Each line of the listing below containing the word "shoulder" should be returned.

═══ Listed entries

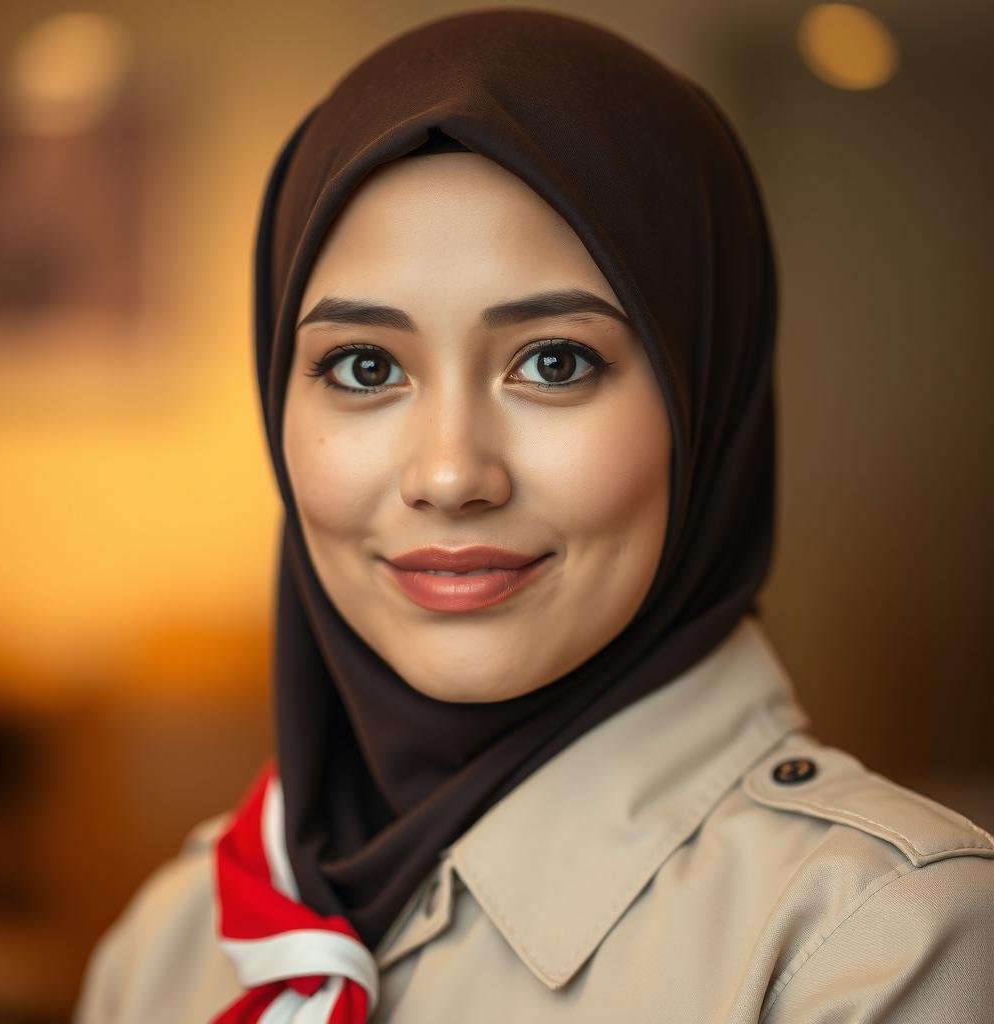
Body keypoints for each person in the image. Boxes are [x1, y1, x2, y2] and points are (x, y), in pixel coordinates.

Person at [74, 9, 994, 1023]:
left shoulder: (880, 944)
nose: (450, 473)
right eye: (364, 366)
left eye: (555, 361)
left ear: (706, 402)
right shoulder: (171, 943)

══════
═══ Listed entries

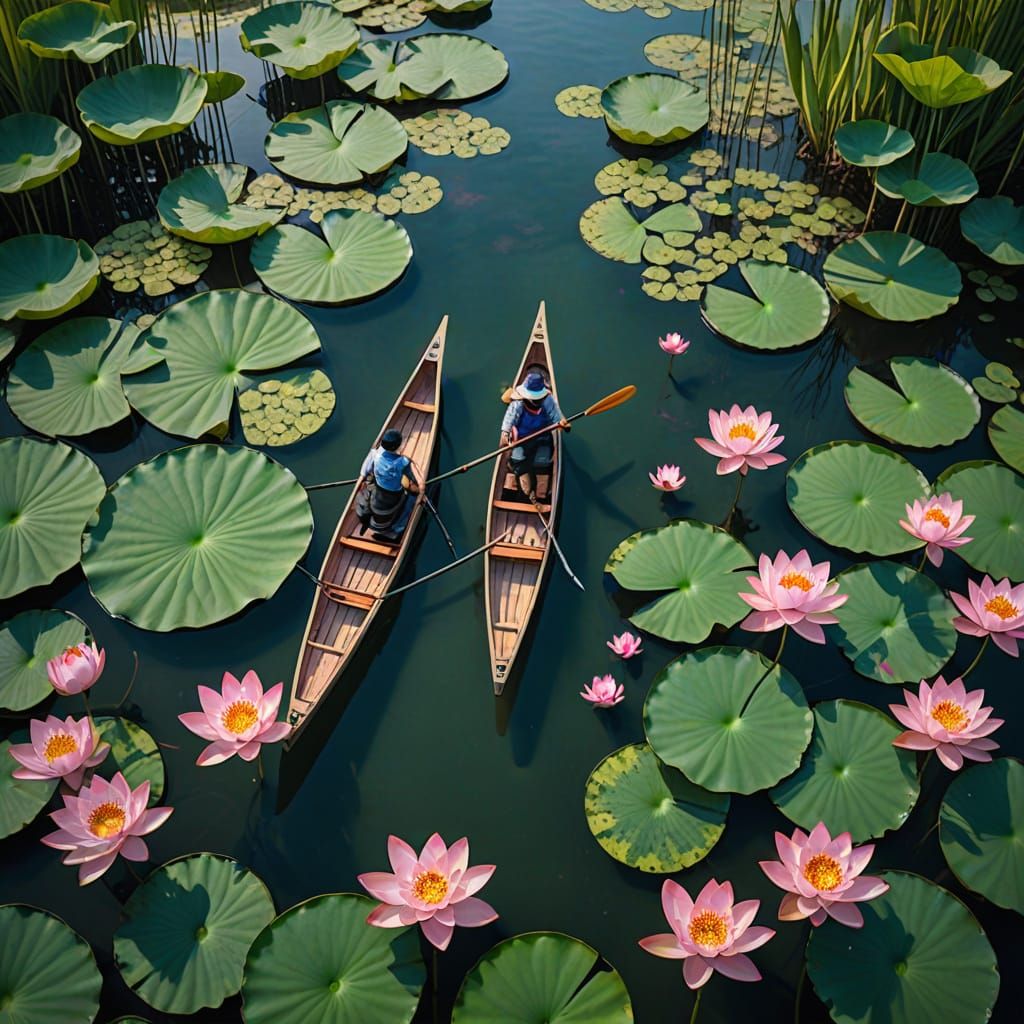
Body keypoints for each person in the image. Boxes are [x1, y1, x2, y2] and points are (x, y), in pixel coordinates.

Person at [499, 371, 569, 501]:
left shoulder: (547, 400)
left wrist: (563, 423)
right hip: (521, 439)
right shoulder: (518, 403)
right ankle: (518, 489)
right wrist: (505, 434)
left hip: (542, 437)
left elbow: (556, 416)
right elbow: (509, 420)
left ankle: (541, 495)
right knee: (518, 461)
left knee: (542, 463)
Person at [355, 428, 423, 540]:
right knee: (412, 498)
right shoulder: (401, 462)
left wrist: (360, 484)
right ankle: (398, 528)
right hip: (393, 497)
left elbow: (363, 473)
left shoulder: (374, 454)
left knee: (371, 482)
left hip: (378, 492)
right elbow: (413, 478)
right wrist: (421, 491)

══════

**Written response:**
left shoulder: (880, 944)
right shoulder: (171, 943)
left shoulder: (547, 400)
right shoulder: (518, 403)
right shoulder: (401, 462)
left shoulder: (374, 454)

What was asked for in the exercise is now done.